- **TASK TO CARRY OUT**: Transcribe the entries exactly; images are not part of the copy.

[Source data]
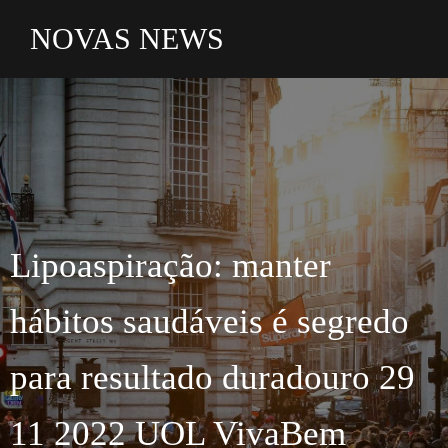
NOVAS NEWS
Lipoaspiração: manter
hábitos saudáveis é segredo
para resultado duradouro 29
11 2022 UOL VivaBem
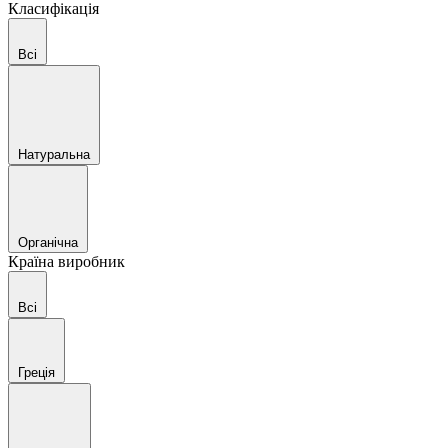
Класифікація
Всі
Натуральна
Органічна
Країна виробник
Всі
Греція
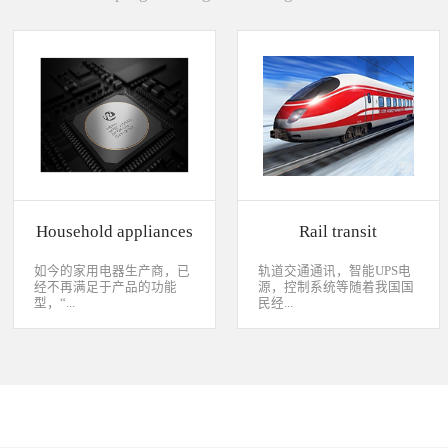
Household appliances
Rail transit
如今的家用电器生产商，已
轨道交通通讯，智能UPS电
经不再满足于产品的功能
源，控制系统等随着我国国
型，“...
民经...
智能”与“互联”俨然成市场
济持续稳定向前发展，工业
主推的最大噱头。一款产品
化进程加快，致使我国城市
只需要一颗MCU的时代早已
化速度不断加速，城市规模
经过去，flash甚至大容量的
急剧扩张，人口飞速增加，
EMMC也已经成为家用电器
居民出行频繁导致客运需求
（如智能电视、机顶盒）的
急剧增长，发展城市轨道交
标配了。永创烧录器随着时
通不仅能有效改善城市的交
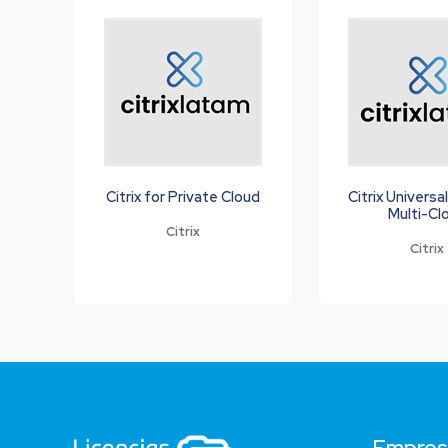
Citrix for Private Cloud
Citrix Universa
Multi-Cl
Citrix
Citrix
Empres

- **TASK RESULT**:
NOVAS NEWS
Lipoaspiração: manter
hábitos saudáveis é segredo
para resultado duradouro 29
11 2022 UOL VivaBem
Класифікація
Всі
Натуральна
Органічна
Країна виробник
Всі
Греція
Household appliances
Rail transit
如今的家用电器生产商，已
轨道交通通讯，智能UPS电
经不再满足于产品的功能
源，控制系统等随着我国国
型，“...
民经...
智能”与“互联”俨然成市场
济持续稳定向前发展，工业
主推的最大噱头。一款产品
化进程加快，致使我国城市
只需要一颗MCU的时代早已
化速度不断加速，城市规模
经过去，flash甚至大容量的
急剧扩张，人口飞速增加，
EMMC也已经成为家用电器
居民出行频繁导致客运需求
（如智能电视、机顶盒）的
急剧增长，发展城市轨道交
标配了。永创烧录器随着时
通不仅能有效改善城市的交
Citrix for Private Cloud
Citrix Universa
Multi-Cl
Citrix
Citrix
Empres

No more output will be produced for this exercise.